• Your goal
Please rewrite the lines from the first one through the line that contains "scientific name: Acritillas indica", inclusive, replacing "common name" with "vernacular name" and leaving everything else unchanged. Give only those lines.

——

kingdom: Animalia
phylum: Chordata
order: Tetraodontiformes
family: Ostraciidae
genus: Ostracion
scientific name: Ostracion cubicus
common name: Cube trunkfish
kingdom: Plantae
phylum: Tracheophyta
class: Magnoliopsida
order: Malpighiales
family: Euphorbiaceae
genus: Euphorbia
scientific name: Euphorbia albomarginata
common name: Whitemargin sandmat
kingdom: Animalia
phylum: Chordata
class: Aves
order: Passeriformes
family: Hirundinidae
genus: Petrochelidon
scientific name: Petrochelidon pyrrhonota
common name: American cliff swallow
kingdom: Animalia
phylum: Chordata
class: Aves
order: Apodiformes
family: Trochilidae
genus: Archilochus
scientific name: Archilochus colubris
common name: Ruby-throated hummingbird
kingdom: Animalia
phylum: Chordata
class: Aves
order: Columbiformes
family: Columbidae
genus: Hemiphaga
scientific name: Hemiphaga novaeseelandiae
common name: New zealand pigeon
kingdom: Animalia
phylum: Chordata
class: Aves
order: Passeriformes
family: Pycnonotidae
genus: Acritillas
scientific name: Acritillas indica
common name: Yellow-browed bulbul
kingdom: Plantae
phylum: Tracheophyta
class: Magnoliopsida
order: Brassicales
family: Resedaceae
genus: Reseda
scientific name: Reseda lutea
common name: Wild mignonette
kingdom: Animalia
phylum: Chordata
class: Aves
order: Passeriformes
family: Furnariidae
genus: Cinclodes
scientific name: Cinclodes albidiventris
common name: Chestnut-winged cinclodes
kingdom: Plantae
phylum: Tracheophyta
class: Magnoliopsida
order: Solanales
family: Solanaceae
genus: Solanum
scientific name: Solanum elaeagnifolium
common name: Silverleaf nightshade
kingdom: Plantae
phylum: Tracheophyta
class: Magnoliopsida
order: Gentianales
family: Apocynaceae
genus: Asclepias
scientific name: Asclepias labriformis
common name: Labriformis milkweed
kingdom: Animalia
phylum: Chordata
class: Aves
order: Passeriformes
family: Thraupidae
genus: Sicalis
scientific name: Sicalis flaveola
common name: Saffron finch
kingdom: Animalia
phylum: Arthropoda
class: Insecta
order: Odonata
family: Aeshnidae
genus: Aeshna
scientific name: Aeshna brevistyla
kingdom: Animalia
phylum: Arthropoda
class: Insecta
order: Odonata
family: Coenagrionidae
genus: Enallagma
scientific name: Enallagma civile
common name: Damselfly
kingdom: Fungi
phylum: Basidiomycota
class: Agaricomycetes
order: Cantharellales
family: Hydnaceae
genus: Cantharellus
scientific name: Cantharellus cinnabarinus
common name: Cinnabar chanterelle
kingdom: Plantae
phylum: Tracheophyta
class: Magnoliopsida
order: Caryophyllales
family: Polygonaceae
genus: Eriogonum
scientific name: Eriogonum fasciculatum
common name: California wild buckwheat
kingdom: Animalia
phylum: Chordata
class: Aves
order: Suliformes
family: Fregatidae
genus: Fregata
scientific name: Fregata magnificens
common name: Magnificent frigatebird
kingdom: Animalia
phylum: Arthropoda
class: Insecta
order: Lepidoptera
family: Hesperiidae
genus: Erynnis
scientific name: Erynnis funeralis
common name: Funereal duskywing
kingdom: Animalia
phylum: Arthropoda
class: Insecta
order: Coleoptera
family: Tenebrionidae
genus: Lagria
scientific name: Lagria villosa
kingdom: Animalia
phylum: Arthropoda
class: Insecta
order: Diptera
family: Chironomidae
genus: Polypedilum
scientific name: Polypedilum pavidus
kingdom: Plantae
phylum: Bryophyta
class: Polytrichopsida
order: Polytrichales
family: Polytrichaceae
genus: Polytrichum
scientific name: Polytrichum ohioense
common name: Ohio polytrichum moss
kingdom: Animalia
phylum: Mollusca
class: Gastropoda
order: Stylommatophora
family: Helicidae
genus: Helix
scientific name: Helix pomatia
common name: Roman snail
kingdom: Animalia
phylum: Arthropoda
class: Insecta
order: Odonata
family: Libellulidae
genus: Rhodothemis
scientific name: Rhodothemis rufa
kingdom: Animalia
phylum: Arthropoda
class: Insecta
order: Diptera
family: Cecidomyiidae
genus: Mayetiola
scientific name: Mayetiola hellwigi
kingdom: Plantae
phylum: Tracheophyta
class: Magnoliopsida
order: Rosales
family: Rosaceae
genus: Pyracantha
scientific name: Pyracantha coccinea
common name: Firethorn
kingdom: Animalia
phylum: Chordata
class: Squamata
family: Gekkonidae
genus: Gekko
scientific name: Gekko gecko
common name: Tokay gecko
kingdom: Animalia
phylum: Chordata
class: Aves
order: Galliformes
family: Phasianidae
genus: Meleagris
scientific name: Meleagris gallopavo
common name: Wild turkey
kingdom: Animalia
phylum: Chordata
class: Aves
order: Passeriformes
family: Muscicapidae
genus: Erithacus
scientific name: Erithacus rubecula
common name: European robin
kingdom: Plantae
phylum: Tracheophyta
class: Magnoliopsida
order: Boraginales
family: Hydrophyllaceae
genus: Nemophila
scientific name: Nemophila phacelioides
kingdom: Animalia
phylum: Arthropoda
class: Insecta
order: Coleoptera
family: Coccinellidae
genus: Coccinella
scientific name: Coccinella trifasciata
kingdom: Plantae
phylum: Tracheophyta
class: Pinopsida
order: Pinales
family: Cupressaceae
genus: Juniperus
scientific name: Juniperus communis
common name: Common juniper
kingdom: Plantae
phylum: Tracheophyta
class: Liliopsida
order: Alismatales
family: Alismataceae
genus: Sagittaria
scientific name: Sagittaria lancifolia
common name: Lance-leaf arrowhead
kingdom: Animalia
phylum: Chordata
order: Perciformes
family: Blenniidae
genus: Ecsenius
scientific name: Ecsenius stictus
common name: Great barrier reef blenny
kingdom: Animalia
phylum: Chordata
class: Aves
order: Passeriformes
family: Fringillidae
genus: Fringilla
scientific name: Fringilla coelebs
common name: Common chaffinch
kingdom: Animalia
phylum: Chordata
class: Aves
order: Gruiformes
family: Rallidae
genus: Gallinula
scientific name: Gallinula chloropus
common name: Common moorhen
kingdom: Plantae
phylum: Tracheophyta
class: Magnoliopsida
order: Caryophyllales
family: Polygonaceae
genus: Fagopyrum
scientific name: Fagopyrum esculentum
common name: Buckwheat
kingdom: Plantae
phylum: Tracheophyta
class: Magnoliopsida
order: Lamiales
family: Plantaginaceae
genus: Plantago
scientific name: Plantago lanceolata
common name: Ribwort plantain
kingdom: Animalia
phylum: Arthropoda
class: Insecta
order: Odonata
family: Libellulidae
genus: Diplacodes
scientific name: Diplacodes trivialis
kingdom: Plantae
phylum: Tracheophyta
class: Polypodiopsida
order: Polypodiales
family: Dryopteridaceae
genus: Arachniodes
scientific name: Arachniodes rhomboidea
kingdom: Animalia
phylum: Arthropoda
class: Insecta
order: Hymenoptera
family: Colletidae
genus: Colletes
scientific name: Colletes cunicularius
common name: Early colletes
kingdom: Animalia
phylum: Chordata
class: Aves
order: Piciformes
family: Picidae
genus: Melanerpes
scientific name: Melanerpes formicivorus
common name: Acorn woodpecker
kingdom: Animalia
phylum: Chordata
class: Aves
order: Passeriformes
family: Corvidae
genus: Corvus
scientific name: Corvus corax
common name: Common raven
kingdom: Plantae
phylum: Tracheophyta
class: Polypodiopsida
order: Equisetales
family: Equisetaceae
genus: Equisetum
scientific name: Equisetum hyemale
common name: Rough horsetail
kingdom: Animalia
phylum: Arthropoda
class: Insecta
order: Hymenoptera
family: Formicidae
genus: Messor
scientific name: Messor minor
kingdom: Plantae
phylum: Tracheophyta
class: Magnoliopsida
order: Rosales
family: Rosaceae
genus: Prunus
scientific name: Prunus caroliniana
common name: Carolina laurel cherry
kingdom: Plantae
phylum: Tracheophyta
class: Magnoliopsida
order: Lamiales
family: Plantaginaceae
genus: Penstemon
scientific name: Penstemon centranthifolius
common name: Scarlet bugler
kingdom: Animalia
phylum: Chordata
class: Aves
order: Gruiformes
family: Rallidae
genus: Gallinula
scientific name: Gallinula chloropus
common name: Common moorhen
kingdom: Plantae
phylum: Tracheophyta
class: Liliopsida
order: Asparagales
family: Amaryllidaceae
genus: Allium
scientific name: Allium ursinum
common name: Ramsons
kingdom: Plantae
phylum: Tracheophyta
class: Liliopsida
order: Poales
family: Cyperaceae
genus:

——

• Result
kingdom: Animalia
phylum: Chordata
order: Tetraodontiformes
family: Ostraciidae
genus: Ostracion
scientific name: Ostracion cubicus
vernacular name: Cube trunkfish
kingdom: Plantae
phylum: Tracheophyta
class: Magnoliopsida
order: Malpighiales
family: Euphorbiaceae
genus: Euphorbia
scientific name: Euphorbia albomarginata
vernacular name: Whitemargin sandmat
kingdom: Animalia
phylum: Chordata
class: Aves
order: Passeriformes
family: Hirundinidae
genus: Petrochelidon
scientific name: Petrochelidon pyrrhonota
vernacular name: American cliff swallow
kingdom: Animalia
phylum: Chordata
class: Aves
order: Apodiformes
family: Trochilidae
genus: Archilochus
scientific name: Archilochus colubris
vernacular name: Ruby-throated hummingbird
kingdom: Animalia
phylum: Chordata
class: Aves
order: Columbiformes
family: Columbidae
genus: Hemiphaga
scientific name: Hemiphaga novaeseelandiae
vernacular name: New zealand pigeon
kingdom: Animalia
phylum: Chordata
class: Aves
order: Passeriformes
family: Pycnonotidae
genus: Acritillas
scientific name: Acritillas indica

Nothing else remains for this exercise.